→ Document excerpt

──────────────────────────────

Find out what’s on TV for Christmas 2018

Christmas TV wasn’t always so diverting, though. Back in 1936, TV’s first festive schedule consisted of a demonstration of turkey carving by Mr B J Hulbert, followed by a magazine programme (an early forerunner to The One Show only with more people in black tie), and closedown at 4pm. The party really kicked in at 9pm, though, when the BBC came back on air with a Christmas choral carol concert (try saying that after a couple of eggnogs).

For many of us, the Queen’s speech is as much a Christmas tradition as charades, stockings and extreme gluttony. But it didn’t form part of the TV schedule until 1957 (before which it was on the radio). It was screened exclusively on the BBC until 1997, when the rights became shared with ITV. From 2011, Sky has also been involved, and by 2012 the speech was being shown in 3D.

──────────────────────────────

→ Data records
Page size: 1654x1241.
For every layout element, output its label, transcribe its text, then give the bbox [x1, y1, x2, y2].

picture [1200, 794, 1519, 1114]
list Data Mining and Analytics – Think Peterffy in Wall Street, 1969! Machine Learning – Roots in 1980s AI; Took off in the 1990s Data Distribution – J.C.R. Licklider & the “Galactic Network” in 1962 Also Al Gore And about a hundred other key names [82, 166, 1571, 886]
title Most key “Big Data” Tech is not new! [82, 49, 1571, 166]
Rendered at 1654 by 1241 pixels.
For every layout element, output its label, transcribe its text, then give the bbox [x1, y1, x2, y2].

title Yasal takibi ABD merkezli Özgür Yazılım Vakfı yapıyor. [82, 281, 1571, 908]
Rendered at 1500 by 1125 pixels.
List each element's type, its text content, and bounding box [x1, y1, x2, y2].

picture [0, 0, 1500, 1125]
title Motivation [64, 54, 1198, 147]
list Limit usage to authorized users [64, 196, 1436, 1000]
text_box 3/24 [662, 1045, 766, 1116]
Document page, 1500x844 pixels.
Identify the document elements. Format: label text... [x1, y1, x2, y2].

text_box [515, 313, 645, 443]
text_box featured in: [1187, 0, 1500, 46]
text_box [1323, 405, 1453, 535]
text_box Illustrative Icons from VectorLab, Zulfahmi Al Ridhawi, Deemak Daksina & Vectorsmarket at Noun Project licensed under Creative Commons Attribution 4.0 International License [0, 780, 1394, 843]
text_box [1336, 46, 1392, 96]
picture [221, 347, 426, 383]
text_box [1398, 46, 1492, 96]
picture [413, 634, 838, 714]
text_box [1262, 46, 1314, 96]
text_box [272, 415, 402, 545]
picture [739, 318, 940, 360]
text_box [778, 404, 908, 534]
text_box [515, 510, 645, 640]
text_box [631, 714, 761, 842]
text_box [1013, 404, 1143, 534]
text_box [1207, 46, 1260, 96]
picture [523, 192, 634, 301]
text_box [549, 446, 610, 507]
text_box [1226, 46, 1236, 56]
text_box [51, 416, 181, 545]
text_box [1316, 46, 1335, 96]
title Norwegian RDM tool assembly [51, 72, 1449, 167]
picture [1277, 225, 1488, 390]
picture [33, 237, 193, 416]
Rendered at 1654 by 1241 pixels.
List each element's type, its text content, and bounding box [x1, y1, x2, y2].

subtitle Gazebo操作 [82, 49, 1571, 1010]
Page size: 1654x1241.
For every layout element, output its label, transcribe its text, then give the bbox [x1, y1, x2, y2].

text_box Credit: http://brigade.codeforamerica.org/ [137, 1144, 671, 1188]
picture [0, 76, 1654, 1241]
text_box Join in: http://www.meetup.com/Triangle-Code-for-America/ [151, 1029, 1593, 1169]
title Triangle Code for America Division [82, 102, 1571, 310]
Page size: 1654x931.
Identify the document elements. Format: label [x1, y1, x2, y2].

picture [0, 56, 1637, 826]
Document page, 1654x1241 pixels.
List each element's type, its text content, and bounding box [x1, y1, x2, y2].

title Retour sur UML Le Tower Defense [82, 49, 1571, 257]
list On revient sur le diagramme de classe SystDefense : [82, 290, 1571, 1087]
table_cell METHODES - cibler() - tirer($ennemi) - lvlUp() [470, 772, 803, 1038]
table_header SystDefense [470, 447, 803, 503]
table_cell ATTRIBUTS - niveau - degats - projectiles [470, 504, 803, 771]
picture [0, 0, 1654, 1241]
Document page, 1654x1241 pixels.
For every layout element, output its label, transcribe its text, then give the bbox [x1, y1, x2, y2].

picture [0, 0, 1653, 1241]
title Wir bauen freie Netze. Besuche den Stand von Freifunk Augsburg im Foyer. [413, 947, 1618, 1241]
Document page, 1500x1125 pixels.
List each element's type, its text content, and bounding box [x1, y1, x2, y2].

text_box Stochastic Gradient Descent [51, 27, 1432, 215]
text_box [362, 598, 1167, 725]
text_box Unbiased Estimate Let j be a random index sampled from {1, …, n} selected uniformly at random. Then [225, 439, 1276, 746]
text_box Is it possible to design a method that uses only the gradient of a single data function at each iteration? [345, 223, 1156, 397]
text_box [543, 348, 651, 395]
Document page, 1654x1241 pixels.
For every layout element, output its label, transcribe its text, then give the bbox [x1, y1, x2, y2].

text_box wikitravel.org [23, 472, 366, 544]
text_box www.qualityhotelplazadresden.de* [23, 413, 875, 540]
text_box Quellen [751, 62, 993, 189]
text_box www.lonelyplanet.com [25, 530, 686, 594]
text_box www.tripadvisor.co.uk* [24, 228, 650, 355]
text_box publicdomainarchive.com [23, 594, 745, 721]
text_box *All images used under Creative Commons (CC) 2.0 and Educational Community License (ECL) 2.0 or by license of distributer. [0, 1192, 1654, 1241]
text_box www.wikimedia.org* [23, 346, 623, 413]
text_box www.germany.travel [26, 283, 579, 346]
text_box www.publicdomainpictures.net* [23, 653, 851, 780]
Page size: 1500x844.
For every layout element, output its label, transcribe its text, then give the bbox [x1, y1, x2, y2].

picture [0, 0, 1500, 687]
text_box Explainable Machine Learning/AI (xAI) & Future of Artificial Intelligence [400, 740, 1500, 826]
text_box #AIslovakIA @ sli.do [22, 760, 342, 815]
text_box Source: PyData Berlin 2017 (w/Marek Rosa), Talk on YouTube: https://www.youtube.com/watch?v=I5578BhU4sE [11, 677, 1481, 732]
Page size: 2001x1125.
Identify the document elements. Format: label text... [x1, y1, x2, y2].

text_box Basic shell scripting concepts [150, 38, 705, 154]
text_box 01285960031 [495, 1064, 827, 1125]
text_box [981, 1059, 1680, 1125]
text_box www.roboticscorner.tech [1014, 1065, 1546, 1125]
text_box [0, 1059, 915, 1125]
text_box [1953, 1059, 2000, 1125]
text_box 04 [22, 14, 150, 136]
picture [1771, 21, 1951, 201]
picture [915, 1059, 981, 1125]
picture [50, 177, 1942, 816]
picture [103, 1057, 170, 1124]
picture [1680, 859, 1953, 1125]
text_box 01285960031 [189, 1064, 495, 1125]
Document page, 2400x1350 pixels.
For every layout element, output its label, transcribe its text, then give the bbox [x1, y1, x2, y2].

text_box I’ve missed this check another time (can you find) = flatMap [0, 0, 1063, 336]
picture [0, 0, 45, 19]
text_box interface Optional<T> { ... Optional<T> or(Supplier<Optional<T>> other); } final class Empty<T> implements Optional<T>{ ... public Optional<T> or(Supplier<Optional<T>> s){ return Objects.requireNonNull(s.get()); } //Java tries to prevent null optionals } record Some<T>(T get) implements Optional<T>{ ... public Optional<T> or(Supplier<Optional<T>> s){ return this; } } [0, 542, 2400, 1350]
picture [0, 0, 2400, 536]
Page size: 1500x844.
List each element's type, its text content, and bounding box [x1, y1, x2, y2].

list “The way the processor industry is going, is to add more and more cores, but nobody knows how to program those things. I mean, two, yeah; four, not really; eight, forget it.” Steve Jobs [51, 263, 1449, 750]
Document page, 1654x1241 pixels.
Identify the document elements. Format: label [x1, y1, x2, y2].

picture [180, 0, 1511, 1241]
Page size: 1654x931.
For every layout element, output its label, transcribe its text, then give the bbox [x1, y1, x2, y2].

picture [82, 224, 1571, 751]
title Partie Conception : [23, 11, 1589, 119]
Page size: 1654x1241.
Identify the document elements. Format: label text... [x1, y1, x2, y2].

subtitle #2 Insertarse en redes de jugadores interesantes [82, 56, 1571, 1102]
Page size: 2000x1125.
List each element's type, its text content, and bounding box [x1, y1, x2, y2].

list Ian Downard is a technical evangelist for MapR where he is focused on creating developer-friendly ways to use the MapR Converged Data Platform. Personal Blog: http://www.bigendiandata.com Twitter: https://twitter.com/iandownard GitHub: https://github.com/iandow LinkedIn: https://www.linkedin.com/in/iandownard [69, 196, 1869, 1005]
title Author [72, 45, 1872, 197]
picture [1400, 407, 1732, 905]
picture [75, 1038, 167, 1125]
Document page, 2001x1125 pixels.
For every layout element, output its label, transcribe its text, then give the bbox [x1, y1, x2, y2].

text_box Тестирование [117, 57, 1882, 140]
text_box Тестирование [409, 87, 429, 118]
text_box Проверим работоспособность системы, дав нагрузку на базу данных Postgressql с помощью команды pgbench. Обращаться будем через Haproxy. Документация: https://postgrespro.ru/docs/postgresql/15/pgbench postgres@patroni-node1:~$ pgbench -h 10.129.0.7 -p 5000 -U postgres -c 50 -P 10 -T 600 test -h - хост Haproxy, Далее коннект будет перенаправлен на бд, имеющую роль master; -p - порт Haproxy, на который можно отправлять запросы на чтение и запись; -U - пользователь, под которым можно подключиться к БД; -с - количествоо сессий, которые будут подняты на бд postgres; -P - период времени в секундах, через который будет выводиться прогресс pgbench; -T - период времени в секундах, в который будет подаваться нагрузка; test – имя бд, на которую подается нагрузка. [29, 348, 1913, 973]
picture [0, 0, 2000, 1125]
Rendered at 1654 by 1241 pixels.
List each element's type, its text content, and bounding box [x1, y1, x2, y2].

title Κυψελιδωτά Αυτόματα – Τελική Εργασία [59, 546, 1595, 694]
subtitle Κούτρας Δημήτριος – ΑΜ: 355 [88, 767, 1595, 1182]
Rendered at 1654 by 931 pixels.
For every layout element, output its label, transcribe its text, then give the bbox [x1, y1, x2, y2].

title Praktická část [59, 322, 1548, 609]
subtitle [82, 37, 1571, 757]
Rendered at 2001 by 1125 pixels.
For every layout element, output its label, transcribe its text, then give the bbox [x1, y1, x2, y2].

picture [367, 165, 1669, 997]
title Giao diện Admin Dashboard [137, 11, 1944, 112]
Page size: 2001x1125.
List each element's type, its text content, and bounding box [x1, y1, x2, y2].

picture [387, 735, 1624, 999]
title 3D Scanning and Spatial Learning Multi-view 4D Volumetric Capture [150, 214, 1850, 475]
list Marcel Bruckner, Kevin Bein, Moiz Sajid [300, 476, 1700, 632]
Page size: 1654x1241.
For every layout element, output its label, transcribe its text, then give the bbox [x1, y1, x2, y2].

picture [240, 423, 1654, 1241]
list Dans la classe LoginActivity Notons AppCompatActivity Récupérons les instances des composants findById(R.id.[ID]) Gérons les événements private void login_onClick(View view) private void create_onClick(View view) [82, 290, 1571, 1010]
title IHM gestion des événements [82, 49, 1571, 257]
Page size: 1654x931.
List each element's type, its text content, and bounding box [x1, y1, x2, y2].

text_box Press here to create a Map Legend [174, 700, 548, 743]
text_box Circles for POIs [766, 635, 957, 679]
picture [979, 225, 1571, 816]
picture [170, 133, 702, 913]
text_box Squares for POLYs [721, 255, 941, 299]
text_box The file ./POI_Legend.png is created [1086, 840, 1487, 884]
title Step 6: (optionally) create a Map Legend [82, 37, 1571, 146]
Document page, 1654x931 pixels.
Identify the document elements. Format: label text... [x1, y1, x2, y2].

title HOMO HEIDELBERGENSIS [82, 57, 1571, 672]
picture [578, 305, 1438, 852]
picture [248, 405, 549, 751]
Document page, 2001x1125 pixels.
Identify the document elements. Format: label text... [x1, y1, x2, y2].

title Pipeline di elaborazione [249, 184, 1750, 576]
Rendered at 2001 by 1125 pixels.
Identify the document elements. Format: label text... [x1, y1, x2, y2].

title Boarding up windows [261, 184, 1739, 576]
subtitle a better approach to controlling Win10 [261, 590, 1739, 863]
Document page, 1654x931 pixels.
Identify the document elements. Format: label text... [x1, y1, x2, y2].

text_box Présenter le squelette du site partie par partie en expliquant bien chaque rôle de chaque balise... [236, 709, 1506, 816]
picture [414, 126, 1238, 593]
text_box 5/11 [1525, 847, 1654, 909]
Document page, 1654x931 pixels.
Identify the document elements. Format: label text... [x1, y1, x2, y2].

──────────────────────────────

→ What you will do
a) Rewrite the records from their first line down through the line containing "text_box 3/24 [662, 1045, 766, 1116]", swapping "transcribe" for "copy out" and leaving everything else as it is.
b) Extend the piece on the history of Christmas TV with the next part, starting after its last sentence.
The text and the records have nothing to do with each other.

→ The answers
a)
Page size: 1654x1241.
For every layout element, output its label, copy out its text, then give the bbox [x1, y1, x2, y2].

picture [1200, 794, 1519, 1114]
list Data Mining and Analytics – Think Peterffy in Wall Street, 1969! Machine Learning – Roots in 1980s AI; Took off in the 1990s Data Distribution – J.C.R. Licklider & the “Galactic Network” in 1962 Also Al Gore And about a hundred other key names [82, 166, 1571, 886]
title Most key “Big Data” Tech is not new! [82, 49, 1571, 166]
Rendered at 1654 by 1241 pixels.
For every layout element, output its label, copy out its text, then give the bbox [x1, y1, x2, y2].

title Yasal takibi ABD merkezli Özgür Yazılım Vakfı yapıyor. [82, 281, 1571, 908]
Rendered at 1500 by 1125 pixels.
List each element's type, its text content, and bounding box [x1, y1, x2, y2].

picture [0, 0, 1500, 1125]
title Motivation [64, 54, 1198, 147]
list Limit usage to authorized users [64, 196, 1436, 1000]
text_box 3/24 [662, 1045, 766, 1116]

b)
Two more Christmas staples – of rather differing natures – came along in 1960s. Top of the Pops began in 1964, the countdown to the Christmas Number One being greeted with breathless anticipation by teenagers ever since. Back in the day when people actually bought records and gave them as gifts, the Christmas Number One was a lucrative and significant milestone. Meanwhile, in 1966, the Royal Institute Christmas Lectures brought an element of educational entertainment to the screens, in a worthy and estimable tradition that continues to this day.

But it was in the 1970s that Christmas TV really became a ‘thing’, with both the BBC and ITV packing the schedules with their biggest stars of comedy and light entertainment. And the stars didn’t come bigger than Morecambe and Wise, whose Christmas shows went out on December 25th from 1969 to 1980 (except 1974) and who drew consistently enormous audiences. Everyone remembers the 1976 special with Angela Rippon’s legs (and, indeed, the rest of her) but it was the following year that the show garnered one of the largest TV audiences in British broadcasting history, anywhere between 21 and 28 million, depending on who you ask. The Mike Yarwood (remember him?) Show that followed it got an even bigger total, and is considered by many to be the largest Christmas TV audience ever.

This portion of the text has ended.